In a case where Germany lost the right to tax the investment in a Spanish corporation the Supreme Tax Court - in contrast to the opinion held by the tax administration - decided that the German exit taxation pursuant to Section 6 para. 1 sentence 1 Foreign Tax Act applies to the year in which the German unlimited income tax liability ends and not at the later point in time when the limited tax liability arises.
According to a decision of the Supreme Tax Court the exception from the exit taxation due to an "only temporary absence" must be granted if the taxpayer again becomes subject to unlimited income tax within five years after leaving Germany and irrespective of the question whether he had from the outset the intention to return.
The ECJ held that the expatriate exit tax rule under Section 6 Foreign Tax Act contravened the principle of non-discrimination contained in the Agreement for the Free Movement of Persons between the EU and Switzerland.

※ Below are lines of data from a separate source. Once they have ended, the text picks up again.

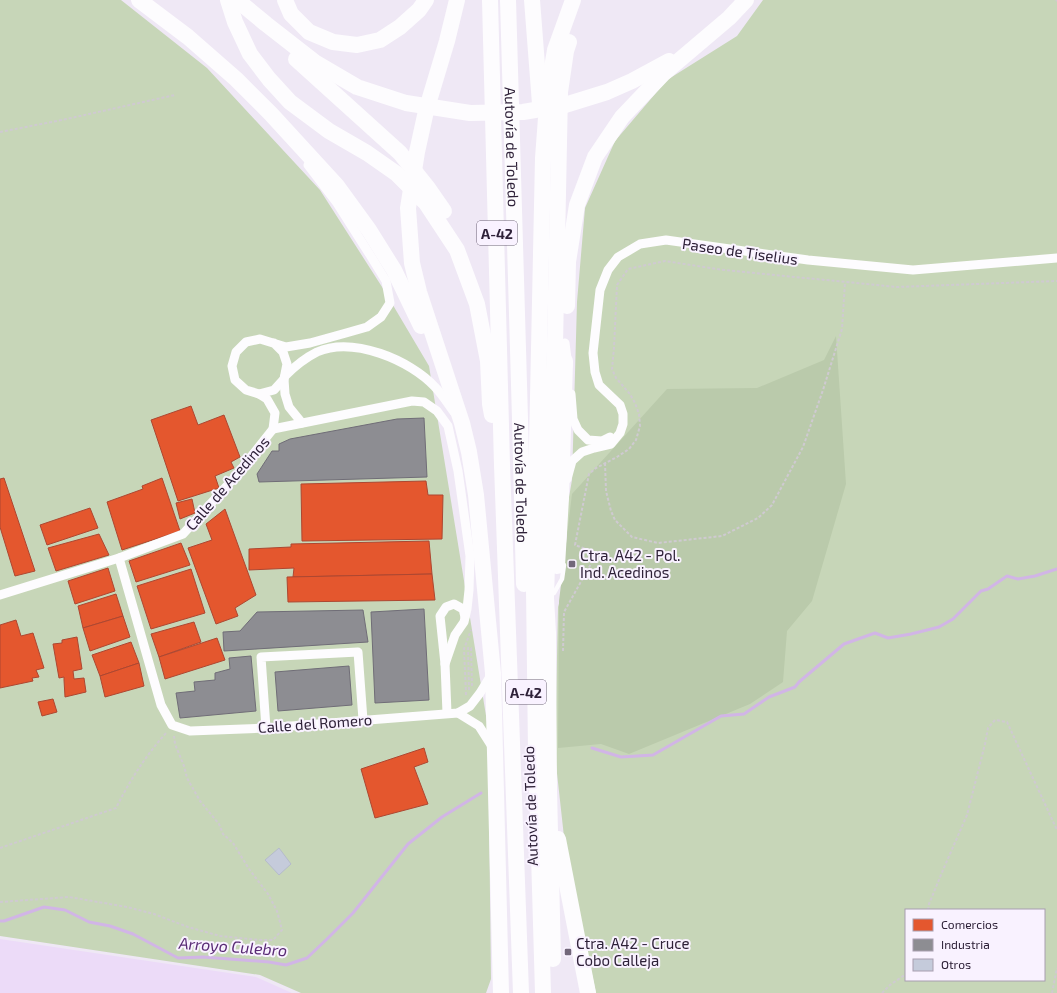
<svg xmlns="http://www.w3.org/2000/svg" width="1057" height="993" font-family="'Exo 2',sans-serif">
  <rect width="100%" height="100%" fill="#efe8f5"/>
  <polygon fill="#ecdbf8" points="0,939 256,977 292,993 0,993"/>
  <g fill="#c7d6b8" fill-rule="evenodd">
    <polygon points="0,0 121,0 207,68 320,190 384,290 429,366 488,728 491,979 486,993 301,993 260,975 0,936"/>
    <path d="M763,0H1057V993H596L565,846L555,755L558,607L569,570L566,514L572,480L577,302L585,208L615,141L667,80L737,36ZM906,910H1044V980H906Z"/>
  </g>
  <polygon fill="#bacaab" points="836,336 846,484 812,601 787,631 783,682 750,704 629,754 601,744 558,748 559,601 572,494 667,389 757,388 824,360"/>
  <g fill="#e4572e" stroke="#ad4731">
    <polygon points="191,406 198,425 224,415 240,457 231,462 234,468 215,476 219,488 178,501 151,420"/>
    <polygon points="4,478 35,571 15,576 0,527 0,479"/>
    <polygon points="162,478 180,531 122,550 107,502 143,489 142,486"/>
    <polygon points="426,481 428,495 443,495 442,539 302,541 301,484"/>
    <polygon points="192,499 195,513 180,519 176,503"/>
    <polygon points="90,508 98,528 47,545 40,525"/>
    <polygon points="225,509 256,595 235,608 238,616 216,624 188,548 212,540 206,524"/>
    <polygon points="99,534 109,555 56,571 48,548"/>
    <polygon points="429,541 432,574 293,577 294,568 249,570 249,549 291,547 291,544"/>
    <polygon points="181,543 190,565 136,582 129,561"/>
    <polygon points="108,568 115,591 75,604 68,581"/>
    <polygon points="191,569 205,613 151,629 137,586"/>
    <polygon points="432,574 435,600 288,602 287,577"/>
    <polygon points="116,594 123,616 83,628 78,606"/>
    <polygon points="123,616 130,637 90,651 83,628"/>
    <polygon points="16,620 21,636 33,633 44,668 36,670 39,677 32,678 33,681 0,688 0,625"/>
    <polygon points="194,622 201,642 159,657 151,634"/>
    <polygon points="77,637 82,669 73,671 74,679 84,678 86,692 65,697 64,680 64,677 59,678 53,644 62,643 62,640"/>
    <polygon points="217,638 225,660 165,679 159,657"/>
    <polygon points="131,642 139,663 100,676 92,655"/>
    <polygon points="139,663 144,686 105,697 100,676"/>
    <polygon points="53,699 57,712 42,716 38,702"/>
    <polygon points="424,748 428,762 414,767 428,804 375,818 361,769"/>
  </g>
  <g fill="#8d8d92" stroke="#706d77">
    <polygon points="424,418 427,477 259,482 257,474 272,451 279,451 279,444 290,439 397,419"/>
    <polygon points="424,609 429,700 375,703 371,612"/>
    <polygon points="363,610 368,642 224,651 223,632 240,631 257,612"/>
    <polygon points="251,656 256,711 180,718 176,693 195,691 194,682 215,680 215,673 230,669 229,658"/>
    <polygon points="349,666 352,705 278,711 275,672"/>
  </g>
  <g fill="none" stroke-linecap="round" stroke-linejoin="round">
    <g stroke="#d1b5e6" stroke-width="3">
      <polyline points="592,748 621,757 653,755 721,716 744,714 769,697 795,687 799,682 844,644 875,633 888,638 911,634 939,627 953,619 981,591 988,589 1007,576 1018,579 1035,576 1057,569"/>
      <polyline points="0,921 4,921 44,907 65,910 89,922 110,926 133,934 178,958 203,957 269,962 286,965 307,958 327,939 353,913 408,844 442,817 481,793"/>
    </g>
  </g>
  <polygon fill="#c5cbdb" stroke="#b5bbcb" points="279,848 291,864 279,875 265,860"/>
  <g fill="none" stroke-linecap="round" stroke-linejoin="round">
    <g stroke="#cfcad1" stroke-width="2" stroke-dasharray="3 2" stroke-linecap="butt">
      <polyline points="1056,0 1057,1"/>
      <polyline points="0,132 62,120 175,95"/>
      <polyline points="605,463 606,491 611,511 615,520 632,537 658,543 722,536 758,518 772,505 803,447 823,390 842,329 845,282"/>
      <polyline points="563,651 564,612 597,553 575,545 589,474 596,468 617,457 629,449 636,440 640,426 639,414 635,403 630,394 616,378 612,369 614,348 617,285 628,269 665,261 724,270 897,287 1057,281"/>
      <polyline points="469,690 468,648 471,648 472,686"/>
      <polyline points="466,695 464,649 471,630"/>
      <path d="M0,848L116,808C130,780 146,755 167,732"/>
      <polyline points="0,902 69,897 127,907 154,914 188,927 220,936 259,940 273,940 282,930 277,911 268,894 249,869 233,843 223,834 219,824 200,801 187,778 184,766 175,744 174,736"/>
      <polyline points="928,910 929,904 943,870 967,815 985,744 988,728 995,720 1007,722 1057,830"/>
      <polyline points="882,993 890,985 906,974"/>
      <polyline points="1052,993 1057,968"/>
    </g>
    <polyline stroke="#fdfcfe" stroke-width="4.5" points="554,593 562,579 564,565"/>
    <g stroke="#fdfcfe" stroke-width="9">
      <polyline points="274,343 283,352 287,364 284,379 274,390 259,394 246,390 235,380 232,366 236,352 246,342 260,339 286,347 310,343 346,333 367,327 381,317 390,303 386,281 370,255 337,203 308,165"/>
      <polyline points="565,343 568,366"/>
      <path d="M285,376C294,367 305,358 317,352C353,336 410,360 435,387C442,394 448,404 454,412"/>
      <polyline points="284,379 285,394 289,407 302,423"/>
      <polyline points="571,394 573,419 578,430 588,440 602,441 610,437"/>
      <polyline points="273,429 412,401 424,402 437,411 448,426 458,471 470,556 469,590 467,609 464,622 455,635 445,664"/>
      <polyline points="567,479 572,461 582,452 594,448 611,444 620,433 623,424 623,414 620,405 599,385 595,372 593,353 600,290 608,270 618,257 640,244 666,240 808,260 913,270 1057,258"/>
      <polyline points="119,558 161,705 172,725 190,731 266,728 458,713 470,706 480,693 491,675"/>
      <polyline points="0,595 119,558 183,534 234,478 273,429 275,413 267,399 259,394"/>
      <polyline points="447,713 445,664 440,616 446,607 454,604 463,609 465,617"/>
      <polyline points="458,713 479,726 493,748"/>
      <polyline points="266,728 261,657 358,652 363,720"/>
    </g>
    <g stroke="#fdfcfe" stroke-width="16">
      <polyline points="139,0 188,37 236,79 271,114 337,186 369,230 394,270 421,326"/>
      <polyline points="228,0 235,22 250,54 269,79 290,102 329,131 367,153 397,174 426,203 457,250 477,304 488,361 490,404 492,415"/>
      <polyline points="237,0 266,24 316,63 357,87 406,103 470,113 523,112 565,105 607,92 632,81 669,61"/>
      <polyline points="285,0 291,14 309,32 333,42 357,45 380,40 400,27 419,10 426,0"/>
      <polyline points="457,0 447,41 426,111 417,152 408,208 412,263 419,292 462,423 469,452 476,495 493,673 501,993"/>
      <polyline points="490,0 502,465 521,993"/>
      <path id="s1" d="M508,0L520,419L524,584"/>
      <polyline points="532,0 540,104"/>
      <polyline points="296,59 400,153 428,188 444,211"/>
      <polyline points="567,306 568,262 577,205 595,157 622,117 663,74 729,18 746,0"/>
      <polyline points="557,566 561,498 565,361"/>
      <polyline points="558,839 588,993"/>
      <polyline points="553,959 549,790 548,633 546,598 549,497 555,345 560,92 566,51 569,42"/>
      <polyline points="543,993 536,750 534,589 543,158 548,91 555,50 573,0"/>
    </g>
  </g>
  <g fill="#72677a" stroke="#f9f2ff" stroke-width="1.5">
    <rect x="568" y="560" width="8" height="8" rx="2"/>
    <rect x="564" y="948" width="8" height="8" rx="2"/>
  </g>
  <g text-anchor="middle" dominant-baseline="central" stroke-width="4" stroke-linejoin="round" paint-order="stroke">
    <g fill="#f9f2ff" stroke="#6b6074" stroke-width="1">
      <rect x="477" y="221" width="40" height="24" rx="3"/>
      <rect x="506" y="680" width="40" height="24" rx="3"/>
    </g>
    <g font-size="14" font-weight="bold" fill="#2e2138">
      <text x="497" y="233">A-42</text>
      <text x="526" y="692">A-42</text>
    </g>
    <g font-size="15" fill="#2e2138" stroke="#f9f2ff">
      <text stroke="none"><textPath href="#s1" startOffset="147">Autovía de Toledo</textPath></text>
      <text transform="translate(740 251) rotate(8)">Paseo de Tiselius</text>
      <text stroke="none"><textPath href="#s1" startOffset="483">Autovía de Toledo</textPath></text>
      <text transform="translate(227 483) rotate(-49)">Calle de Acedinos</text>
      <text transform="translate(315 723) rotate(-4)">Calle del Romero</text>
      <text transform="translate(530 806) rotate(-92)">Autovía de Toledo</text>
    </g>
    <g font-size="15" fill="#2e2138" stroke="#f9f2ff" text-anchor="start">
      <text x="580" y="555">Ctra. A42 - Pol.<tspan x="580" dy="17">Ind. Acedinos</tspan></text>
      <text x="576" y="943">Ctra. A42 - Cruce<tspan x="576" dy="17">Cobo Calleja</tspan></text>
    </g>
    <g font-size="16" font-style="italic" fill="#582a74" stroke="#f9f2ff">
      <text transform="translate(233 946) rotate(4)">Arroyo Culebro</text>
    </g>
  </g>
  <rect x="905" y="909" width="140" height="72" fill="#f9f2ff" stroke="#a89eaf"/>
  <rect x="913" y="919" width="20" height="12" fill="#e4572e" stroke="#a89eaf"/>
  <text x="941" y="929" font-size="12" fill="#2e2138">Comercios</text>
  <rect x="913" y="939" width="20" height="12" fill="#8d8d92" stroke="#a89eaf"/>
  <text x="941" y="949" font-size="12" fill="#2e2138">Industria</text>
  <rect x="913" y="959" width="20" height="12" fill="#c5cbdb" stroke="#a89eaf"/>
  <text x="941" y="969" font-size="12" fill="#2e2138">Otros</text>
</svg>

The ECJ has held the Portuguese taxation of the unrealised gains inherent in a company’s assets on change of corporate residence from Portugal to be an unjustified hindrance on the freedom of establishment.
The ECJ has held the Dutch exit tax on the transfer of a company’s place of management to another member state to be excessively burdensome. It would be sufficient to allow establishment of the tax due on the unrealised gains at the time of departure, but to defer collection until the gains are realised.
An ECJ advocate general has suggested the court accept in principle the Dutch exit tax on business, but require deferment of the actual levy until the relevant assets are realised.